Pression sur la campagne présidentielle

"Je vois la Convention des entreprises pour le climat comme une occasion supplémentaire d'identifier de nouvelles pratiques qui nous permettront d'accompagner davantage nos clients et nos partenaires vers l'adoption de mesures plus durables et écoresponsables", témoigne Laurent Félix, associé dirigeant d’Ekimetrics, cabinet de conseil en data science. Si la CEC va servir pour transformer les entreprises en interne, le but est aussi de peser sur les politiques.
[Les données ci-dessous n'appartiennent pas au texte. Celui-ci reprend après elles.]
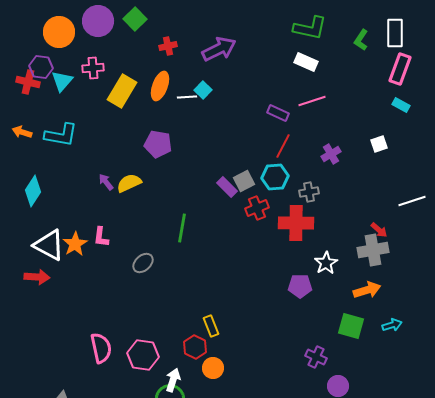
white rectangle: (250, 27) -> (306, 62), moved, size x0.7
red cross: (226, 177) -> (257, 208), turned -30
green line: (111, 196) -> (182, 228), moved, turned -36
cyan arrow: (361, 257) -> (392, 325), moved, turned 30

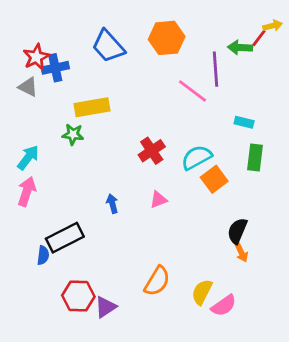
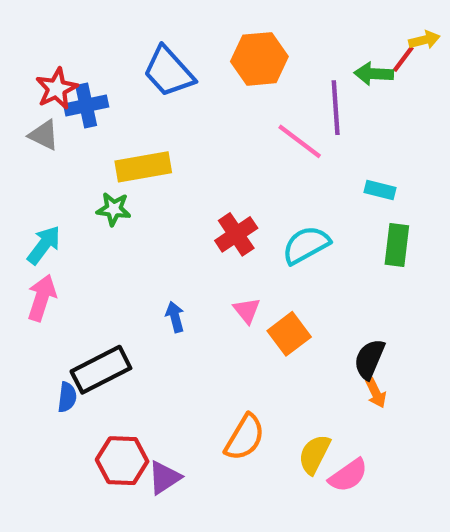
orange square: (214, 179) -> (289, 334), moved
pink triangle: (159, 200) -> (247, 311), turned -48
Les déceptions des membres de la Convention citoyenne pour le climat, qui ont noté très sévèrement le gouvernement sur la reprise de leurs propositions, ne semblent pas décourager les dirigeants de la CEC. 

"Il y a une grosse différence entre les citoyens et les entreprises. Ces dernières représentent la création de la richesse. C’est malheureux mais ce poids financier trouve un écho beaucoup plus fort dans le monde politique. Elles auront forcément plus d’impact", veut croire Céline Romain. Les cofondateurs de la CEC ont d’ailleurs bien choisi leur timing. Les propositions des entreprises seront délivrées pendant la campagne présidentielle. "Les choses sont en train de basculer", assure Éric Duverger.